そんな彼女を、デイ・ルイスは微笑ましいとさえ感じ入るのだった。
今まで見てきた多くの女性達は、誰もが凝り固まったありきたりな美しい言葉を並べ立ててばかり。どの女性も、好意や親しみよりも先に、”侯爵”という地位に羨望し、少しでも気に入られようと隙あらば取り入ろうとする。
そんな姿に彼自身うんざりしていた。いくら美しく着飾ったところで皆同じ類の人間にしか見えず、そんな彼女達のことを、我道を突き進む為の一道具としか見れないというのも事実だった。
そう、令嬢達は利用価値のある出世道具だった。彼女達がデイ・ルイスに心を開けば、実家の事や親類のこと、身内でなければ知りえない情報を簡単に洩らしてくれる。
そうなれば、力あるライバル達の足元を掬うのはデイ・ルイスにとっては安易なことだった。

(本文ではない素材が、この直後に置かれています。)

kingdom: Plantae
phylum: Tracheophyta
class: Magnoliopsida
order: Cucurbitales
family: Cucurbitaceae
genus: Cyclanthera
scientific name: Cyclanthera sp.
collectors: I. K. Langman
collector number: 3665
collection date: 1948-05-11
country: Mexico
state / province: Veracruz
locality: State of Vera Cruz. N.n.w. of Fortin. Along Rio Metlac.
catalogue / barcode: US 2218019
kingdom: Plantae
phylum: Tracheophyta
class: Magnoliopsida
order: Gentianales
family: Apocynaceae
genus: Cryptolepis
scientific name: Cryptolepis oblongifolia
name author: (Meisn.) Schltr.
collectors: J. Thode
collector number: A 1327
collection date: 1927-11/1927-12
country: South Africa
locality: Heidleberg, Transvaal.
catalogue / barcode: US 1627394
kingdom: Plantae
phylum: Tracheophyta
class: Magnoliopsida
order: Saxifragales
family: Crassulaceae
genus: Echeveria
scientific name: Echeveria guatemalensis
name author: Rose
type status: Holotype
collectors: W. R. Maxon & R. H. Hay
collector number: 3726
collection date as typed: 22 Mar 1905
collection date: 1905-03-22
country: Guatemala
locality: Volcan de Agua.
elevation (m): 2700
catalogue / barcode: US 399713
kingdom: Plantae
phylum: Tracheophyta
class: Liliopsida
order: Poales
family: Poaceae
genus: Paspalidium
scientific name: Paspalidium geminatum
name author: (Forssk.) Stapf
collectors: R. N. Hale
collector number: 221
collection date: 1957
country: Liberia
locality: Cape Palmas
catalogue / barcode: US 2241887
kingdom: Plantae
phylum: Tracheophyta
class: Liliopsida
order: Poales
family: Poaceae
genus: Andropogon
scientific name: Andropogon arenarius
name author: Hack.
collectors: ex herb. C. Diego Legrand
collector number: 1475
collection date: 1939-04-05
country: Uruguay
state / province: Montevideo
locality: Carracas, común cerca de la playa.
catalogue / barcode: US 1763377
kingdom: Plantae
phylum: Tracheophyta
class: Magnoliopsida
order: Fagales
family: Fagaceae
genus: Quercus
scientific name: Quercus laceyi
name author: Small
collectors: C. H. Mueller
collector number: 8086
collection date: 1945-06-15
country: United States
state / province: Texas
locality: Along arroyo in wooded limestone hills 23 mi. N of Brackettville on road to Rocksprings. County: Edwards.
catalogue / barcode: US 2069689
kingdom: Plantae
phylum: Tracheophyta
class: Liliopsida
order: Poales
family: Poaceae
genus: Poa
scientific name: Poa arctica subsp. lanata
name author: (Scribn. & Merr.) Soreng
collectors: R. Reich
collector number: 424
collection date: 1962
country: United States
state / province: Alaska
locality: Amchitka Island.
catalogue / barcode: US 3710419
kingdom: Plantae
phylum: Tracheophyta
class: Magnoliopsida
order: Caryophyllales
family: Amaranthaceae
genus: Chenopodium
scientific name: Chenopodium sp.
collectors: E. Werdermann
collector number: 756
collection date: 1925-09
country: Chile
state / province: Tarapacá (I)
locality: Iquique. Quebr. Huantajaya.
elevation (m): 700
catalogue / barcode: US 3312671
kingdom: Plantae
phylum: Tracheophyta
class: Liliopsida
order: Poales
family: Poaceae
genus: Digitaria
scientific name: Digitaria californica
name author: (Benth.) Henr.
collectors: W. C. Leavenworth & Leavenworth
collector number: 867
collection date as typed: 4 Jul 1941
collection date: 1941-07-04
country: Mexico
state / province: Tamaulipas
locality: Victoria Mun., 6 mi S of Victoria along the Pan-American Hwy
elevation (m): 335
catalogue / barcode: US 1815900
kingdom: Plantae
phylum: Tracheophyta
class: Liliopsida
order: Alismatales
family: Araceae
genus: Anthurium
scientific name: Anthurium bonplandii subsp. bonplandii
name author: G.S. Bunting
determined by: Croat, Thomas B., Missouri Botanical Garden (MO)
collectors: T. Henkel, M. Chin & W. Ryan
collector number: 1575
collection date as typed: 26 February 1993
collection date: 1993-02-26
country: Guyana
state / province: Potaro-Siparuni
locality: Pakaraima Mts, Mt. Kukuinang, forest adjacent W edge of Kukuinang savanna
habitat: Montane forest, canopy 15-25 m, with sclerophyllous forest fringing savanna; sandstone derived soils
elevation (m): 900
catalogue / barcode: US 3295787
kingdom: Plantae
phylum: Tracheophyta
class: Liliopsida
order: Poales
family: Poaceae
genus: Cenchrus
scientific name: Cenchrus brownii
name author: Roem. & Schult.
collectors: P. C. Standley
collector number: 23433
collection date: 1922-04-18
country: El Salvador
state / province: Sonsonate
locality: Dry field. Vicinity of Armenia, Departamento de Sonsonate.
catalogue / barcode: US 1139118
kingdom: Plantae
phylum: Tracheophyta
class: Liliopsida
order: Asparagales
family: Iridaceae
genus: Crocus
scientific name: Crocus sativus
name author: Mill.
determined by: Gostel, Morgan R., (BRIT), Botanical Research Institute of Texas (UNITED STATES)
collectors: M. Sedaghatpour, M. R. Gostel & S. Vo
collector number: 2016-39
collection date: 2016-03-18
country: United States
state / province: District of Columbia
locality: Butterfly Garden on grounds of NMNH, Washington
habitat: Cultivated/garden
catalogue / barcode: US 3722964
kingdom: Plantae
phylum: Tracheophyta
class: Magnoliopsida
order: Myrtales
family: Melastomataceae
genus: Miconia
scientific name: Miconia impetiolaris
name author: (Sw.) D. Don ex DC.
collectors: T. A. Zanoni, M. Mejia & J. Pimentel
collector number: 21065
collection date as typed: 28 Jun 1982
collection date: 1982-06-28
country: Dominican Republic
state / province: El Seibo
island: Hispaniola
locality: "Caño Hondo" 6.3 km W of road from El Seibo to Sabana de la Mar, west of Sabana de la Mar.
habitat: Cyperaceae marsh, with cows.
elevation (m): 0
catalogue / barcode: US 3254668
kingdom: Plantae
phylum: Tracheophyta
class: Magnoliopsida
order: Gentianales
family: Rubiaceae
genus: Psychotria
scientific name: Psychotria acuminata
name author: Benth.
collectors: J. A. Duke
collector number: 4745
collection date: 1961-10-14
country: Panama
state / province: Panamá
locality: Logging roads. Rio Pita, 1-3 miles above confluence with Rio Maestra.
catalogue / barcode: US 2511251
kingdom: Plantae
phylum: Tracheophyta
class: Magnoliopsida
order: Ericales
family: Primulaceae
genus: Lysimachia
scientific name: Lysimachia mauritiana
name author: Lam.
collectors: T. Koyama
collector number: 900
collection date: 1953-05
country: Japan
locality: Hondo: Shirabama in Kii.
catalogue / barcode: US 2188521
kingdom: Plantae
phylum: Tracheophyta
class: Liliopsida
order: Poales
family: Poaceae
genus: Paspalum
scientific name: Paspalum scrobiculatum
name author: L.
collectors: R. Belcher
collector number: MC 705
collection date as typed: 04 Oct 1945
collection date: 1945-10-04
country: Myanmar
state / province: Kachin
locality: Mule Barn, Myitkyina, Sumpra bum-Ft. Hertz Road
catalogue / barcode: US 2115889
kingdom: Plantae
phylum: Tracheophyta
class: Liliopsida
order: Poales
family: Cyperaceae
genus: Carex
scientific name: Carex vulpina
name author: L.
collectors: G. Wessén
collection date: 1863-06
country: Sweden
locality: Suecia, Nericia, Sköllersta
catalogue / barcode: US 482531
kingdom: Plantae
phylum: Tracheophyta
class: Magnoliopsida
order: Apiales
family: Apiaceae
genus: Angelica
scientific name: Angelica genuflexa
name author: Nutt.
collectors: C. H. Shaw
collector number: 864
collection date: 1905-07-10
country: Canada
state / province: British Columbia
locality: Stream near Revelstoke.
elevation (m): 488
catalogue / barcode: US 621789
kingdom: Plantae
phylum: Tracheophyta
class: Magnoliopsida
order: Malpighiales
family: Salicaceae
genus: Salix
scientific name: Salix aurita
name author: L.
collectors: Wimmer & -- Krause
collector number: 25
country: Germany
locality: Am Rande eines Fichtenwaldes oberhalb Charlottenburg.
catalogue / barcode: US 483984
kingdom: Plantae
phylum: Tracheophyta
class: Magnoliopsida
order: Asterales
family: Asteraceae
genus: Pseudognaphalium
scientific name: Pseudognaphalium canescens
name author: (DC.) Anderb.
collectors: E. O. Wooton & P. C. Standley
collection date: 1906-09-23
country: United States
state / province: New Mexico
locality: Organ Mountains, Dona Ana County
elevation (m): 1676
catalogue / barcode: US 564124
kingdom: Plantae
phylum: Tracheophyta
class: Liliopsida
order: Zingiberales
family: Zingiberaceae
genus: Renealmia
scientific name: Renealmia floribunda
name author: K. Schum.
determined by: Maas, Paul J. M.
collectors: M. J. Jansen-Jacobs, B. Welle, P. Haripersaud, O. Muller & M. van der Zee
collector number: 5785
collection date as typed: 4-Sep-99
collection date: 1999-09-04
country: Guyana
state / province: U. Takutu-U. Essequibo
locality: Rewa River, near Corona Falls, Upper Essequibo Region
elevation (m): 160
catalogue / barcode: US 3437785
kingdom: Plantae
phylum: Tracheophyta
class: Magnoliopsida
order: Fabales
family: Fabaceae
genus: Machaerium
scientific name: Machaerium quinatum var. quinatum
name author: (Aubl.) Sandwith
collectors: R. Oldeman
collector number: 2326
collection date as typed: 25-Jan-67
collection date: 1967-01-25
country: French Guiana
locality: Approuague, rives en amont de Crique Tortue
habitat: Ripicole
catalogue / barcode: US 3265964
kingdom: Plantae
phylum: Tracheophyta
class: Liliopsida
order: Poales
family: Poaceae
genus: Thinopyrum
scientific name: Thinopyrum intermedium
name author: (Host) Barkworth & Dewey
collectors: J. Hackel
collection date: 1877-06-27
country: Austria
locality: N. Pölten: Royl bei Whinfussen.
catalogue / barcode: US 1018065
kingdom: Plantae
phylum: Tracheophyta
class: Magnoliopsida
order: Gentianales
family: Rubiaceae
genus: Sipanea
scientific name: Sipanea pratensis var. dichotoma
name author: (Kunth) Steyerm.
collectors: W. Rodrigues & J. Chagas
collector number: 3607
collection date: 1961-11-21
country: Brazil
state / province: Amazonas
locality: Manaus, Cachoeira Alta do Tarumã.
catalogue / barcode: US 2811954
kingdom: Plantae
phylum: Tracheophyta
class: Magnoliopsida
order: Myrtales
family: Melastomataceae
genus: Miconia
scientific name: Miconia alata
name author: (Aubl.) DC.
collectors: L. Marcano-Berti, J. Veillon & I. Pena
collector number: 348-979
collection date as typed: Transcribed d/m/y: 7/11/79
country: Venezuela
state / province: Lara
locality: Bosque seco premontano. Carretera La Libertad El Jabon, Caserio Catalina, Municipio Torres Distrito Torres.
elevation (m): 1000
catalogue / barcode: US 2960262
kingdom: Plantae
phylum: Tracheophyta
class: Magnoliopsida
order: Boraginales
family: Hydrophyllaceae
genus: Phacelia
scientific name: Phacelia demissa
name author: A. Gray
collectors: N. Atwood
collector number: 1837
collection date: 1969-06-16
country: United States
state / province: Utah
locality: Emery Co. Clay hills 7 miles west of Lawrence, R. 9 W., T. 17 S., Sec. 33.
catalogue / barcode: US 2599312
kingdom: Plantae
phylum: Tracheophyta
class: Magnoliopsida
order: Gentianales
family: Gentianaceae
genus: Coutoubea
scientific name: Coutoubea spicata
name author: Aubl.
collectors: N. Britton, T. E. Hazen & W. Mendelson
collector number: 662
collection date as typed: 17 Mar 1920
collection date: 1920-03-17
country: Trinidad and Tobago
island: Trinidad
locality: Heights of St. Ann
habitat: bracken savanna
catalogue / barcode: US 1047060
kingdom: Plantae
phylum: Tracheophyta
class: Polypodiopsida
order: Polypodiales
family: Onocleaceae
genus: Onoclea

こうして彼は今まで、数々のライバル達を踏み台にして、現地位に登りつめたのだ。
しかし、ここに来て、彼は新たな人種と運命的な出会いを果たした。
一見すると、素通りしてしまいそうな空気を纏った目の前の小柄の女性は、他の令嬢達とはどこか明らかに様子が違っていた。
他の令嬢達に比べると、華やかさはない。
けれど、その他の誰にも負けない可憐さと周囲に纏う柔らかな雰囲気は彼の興味を惹くのに十分な要素だった。
そして何より、観察すれば観察する程見えてくる彼女の謙虚さはとても魅力的だった。
天狗になった令嬢達の傲慢すらある態度とは正反対に、彼女はまるで一切の地位や権力に興味を示すどころか、謙虚な姿勢を一切崩そうとしない。
さらに言うなれば、純真無垢すらある初々しい素振りや遠慮がちに紡ぎ出される言葉、百面相のようにころころと変わる表情。その全てが彼にとって実に興味深いものだった。